First we will do the half-width ratio method. We have that \(h_0 = 1.04\), \(n_0 = 15\), and \(h = 0.1\), thus:
\[n \cong n_0 \left(\frac{h_0}{h}\right)^2 = 15 \left(\frac{1.04}{0.1}\right)^2 = 1622.4 \cong 1623\]
To estimate a sample size based on the normal approximation method, we need to have the estimate of the initial sample standard deviation. Unfortunately, this is not directly reported, but it can be computed using Equation (8.1).
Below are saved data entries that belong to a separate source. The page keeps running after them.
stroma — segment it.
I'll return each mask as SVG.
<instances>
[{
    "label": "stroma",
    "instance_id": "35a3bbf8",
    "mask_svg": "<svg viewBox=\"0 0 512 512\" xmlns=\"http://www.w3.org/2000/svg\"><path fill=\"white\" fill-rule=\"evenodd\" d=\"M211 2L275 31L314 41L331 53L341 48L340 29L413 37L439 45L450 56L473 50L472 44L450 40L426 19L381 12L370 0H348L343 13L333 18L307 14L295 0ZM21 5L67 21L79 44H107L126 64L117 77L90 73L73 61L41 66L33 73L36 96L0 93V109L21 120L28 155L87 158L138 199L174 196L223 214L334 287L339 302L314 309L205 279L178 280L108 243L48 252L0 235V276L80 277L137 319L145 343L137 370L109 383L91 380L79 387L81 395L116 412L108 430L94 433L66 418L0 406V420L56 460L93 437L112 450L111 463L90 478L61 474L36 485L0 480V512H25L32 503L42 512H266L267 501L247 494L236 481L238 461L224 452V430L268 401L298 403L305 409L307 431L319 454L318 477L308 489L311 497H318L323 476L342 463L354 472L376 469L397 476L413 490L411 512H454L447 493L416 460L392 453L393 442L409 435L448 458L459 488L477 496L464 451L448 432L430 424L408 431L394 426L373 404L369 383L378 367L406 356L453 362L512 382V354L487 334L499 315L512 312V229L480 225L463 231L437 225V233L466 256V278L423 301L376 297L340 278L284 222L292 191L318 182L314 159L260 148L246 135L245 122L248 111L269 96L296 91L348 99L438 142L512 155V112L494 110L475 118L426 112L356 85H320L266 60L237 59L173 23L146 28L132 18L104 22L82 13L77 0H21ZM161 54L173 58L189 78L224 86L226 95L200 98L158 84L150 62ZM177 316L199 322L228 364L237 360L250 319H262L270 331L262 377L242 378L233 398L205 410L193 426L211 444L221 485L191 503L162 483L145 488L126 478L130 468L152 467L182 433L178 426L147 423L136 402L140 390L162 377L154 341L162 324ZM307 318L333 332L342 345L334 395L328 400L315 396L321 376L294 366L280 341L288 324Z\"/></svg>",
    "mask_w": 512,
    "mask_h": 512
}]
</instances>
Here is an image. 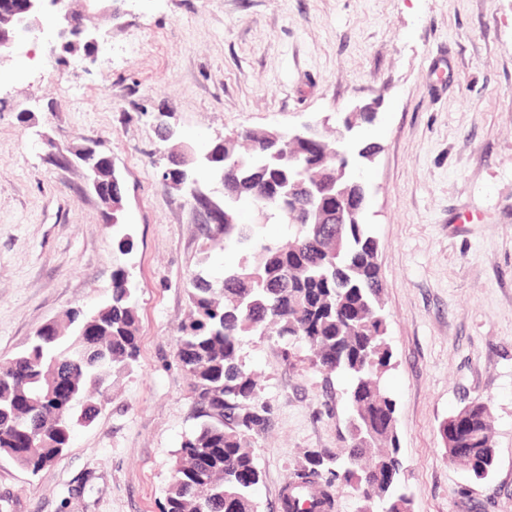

Rearranging Equation (8.1) to solve for \(s_0\), yields:
\[s_0 = \dfrac{h_0\sqrt{n_0}}{t_{\alpha/2, n_0 - 1}}\]
Since we have a 95% confidence interval with \(n_0 = 15\), we have that \(t_{0.025, 14} = 2.145\), which yields,
\[s_0 = \dfrac{h_0\sqrt{n_0}}{t_{\alpha/2, n_0 - 1}} = \dfrac{1.04\sqrt{15}}{2.145} = 1.87781\]
Now, we can use the normal approximation method. By using \(h\) as the desired bound \(E\) and \(z_{0.025} = 1.96\), we have,
\[n \geq \biggl(\dfrac{z_{\alpha/2} s}{E}\biggr)^2 = \biggl(\dfrac{1.96 \times 1.87781}{0.1}\biggr)^2 = 1354.54 \approx 1355\]
The final method is to use the iterative method based on the following equation:
\[h = t_{\alpha/2, n-1} \dfrac{s}{\sqrt{n}} \leq E\]
This can be accomplished easily within a spreadsheet yielding \(n=1349\).
The three methods resulted in following recommendations:
an iterative method based on the t-distribution, n = 1349
an approximate method based on the normal distribution, n = 1355
the half-width ratio method, n = 1623
As noted in the discussion, the half-width ratio method recommended the largest number of replications.
In the case of an indicator variable such as, \(I_r\), which was suggested for use in estimating the probability that there are customers in the bank after 5 pm, the sampled observations are clearly not normally distributed. In this case, since you are estimating a proportion, you can use the sample size determination techniques for estimating proportions via equations (5.9) and (5.10).